• WORK INSTRUCTION: Would you return every line of the listing below that has "định" in it?
- - - - -
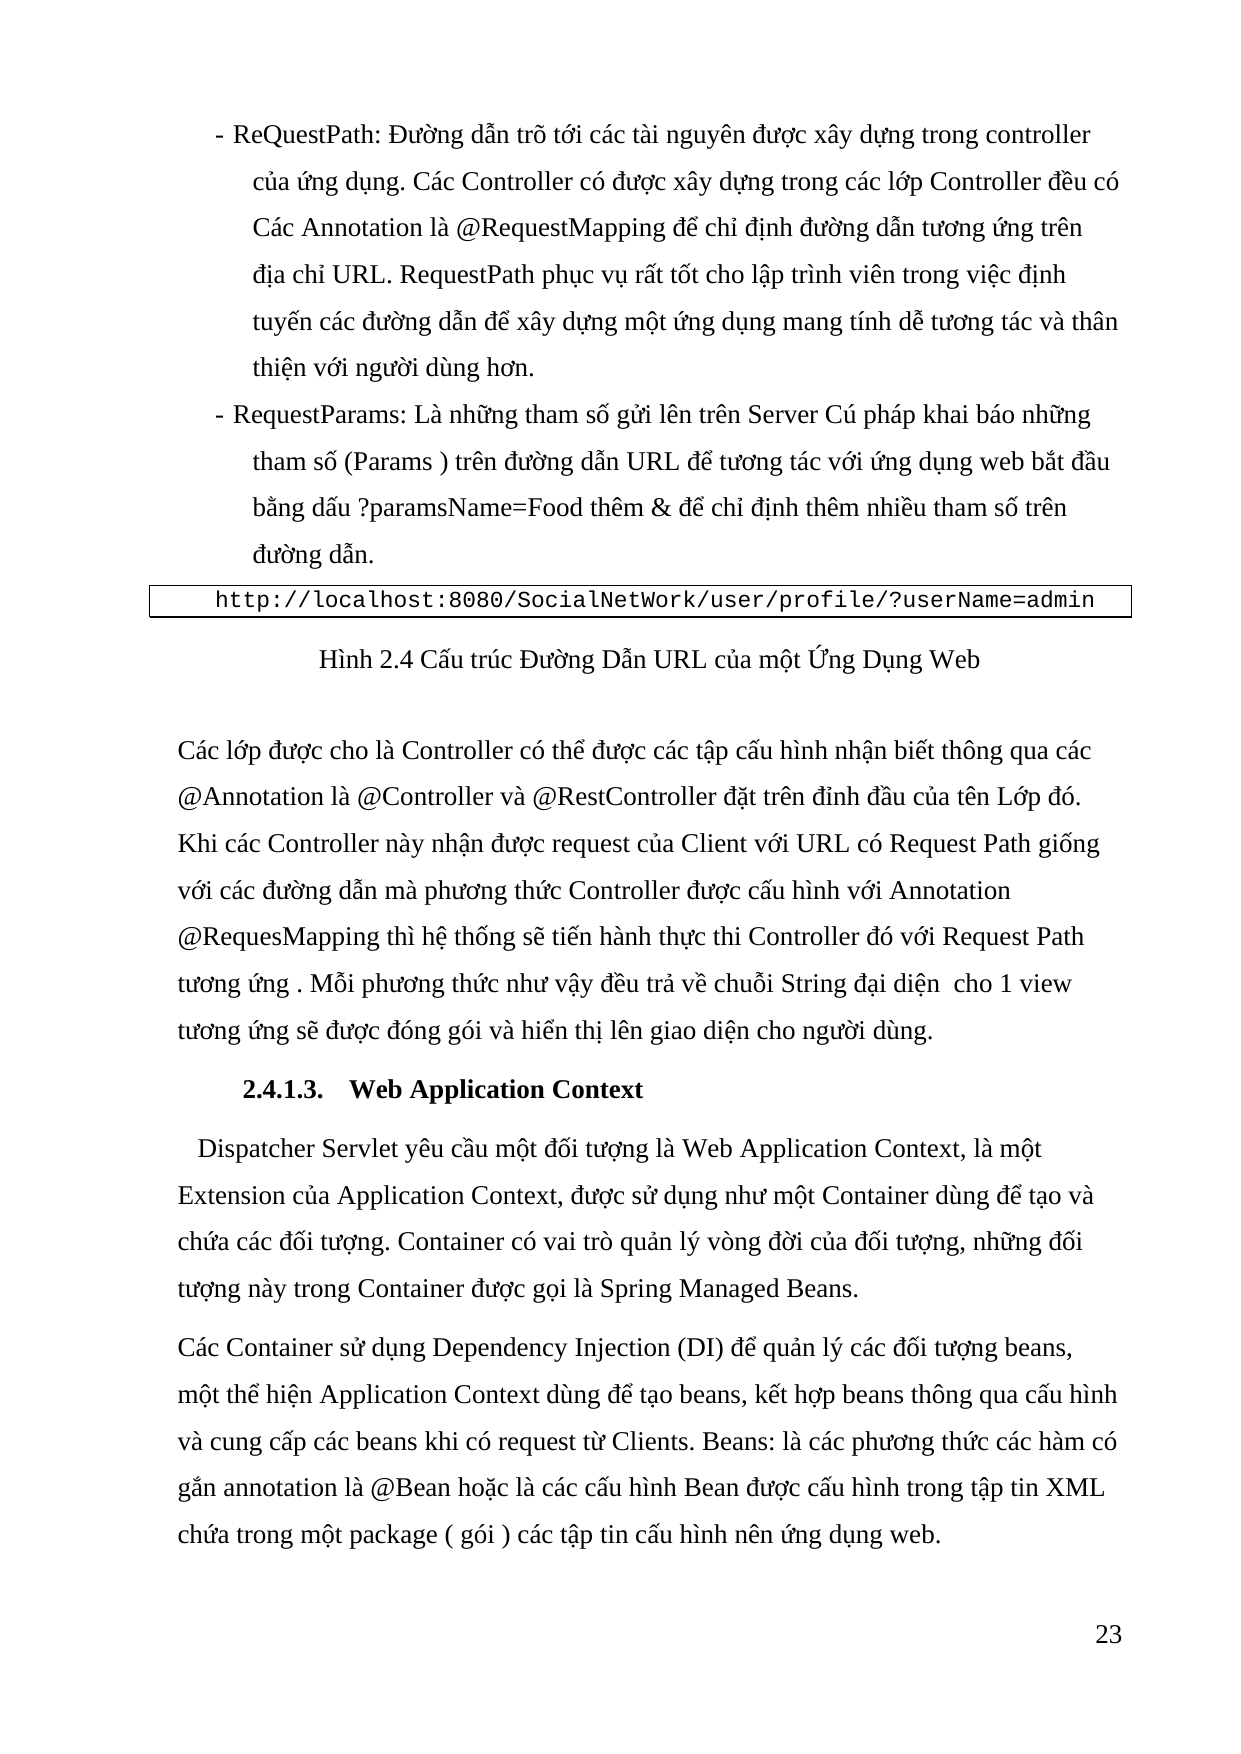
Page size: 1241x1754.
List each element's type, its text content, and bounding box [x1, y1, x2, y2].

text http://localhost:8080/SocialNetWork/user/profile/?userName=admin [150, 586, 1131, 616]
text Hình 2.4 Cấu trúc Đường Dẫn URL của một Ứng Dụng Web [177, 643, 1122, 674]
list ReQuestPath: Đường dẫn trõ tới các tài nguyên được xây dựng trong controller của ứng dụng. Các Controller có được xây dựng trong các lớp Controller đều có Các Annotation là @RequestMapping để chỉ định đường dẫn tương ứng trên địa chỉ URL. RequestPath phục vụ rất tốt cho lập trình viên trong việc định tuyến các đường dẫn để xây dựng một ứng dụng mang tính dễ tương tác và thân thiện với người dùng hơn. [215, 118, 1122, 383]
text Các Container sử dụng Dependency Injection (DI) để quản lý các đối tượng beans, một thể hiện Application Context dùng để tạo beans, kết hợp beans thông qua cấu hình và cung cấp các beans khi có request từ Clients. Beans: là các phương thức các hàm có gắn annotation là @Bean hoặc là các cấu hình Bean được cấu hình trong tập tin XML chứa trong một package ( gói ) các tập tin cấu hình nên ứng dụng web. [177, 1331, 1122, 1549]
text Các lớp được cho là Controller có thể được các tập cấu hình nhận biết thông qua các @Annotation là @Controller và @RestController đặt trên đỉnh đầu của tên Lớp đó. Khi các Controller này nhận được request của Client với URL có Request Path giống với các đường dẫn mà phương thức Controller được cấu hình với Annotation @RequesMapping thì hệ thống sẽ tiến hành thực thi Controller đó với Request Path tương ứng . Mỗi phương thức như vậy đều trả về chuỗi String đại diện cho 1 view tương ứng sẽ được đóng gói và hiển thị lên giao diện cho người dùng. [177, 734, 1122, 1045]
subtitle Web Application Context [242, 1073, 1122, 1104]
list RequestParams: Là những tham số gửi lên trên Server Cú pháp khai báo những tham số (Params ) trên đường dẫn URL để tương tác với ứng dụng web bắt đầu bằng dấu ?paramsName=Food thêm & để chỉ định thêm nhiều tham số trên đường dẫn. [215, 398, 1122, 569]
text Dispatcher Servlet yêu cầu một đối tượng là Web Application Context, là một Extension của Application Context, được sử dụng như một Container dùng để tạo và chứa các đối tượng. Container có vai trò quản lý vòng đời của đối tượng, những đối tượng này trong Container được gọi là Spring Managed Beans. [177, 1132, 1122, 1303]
- - - - -
• ANSWER SECTION:
list ReQuestPath: Đường dẫn trõ tới các tài nguyên được xây dựng trong controller của ứng dụng. Các Controller có được xây dựng trong các lớp Controller đều có Các Annotation là @RequestMapping để chỉ định đường dẫn tương ứng trên địa chỉ URL. RequestPath phục vụ rất tốt cho lập trình viên trong việc định tuyến các đường dẫn để xây dựng một ứng dụng mang tính dễ tương tác và thân thiện với người dùng hơn. [215, 118, 1122, 383]
list RequestParams: Là những tham số gửi lên trên Server Cú pháp khai báo những tham số (Params ) trên đường dẫn URL để tương tác với ứng dụng web bắt đầu bằng dấu ?paramsName=Food thêm & để chỉ định thêm nhiều tham số trên đường dẫn. [215, 398, 1122, 569]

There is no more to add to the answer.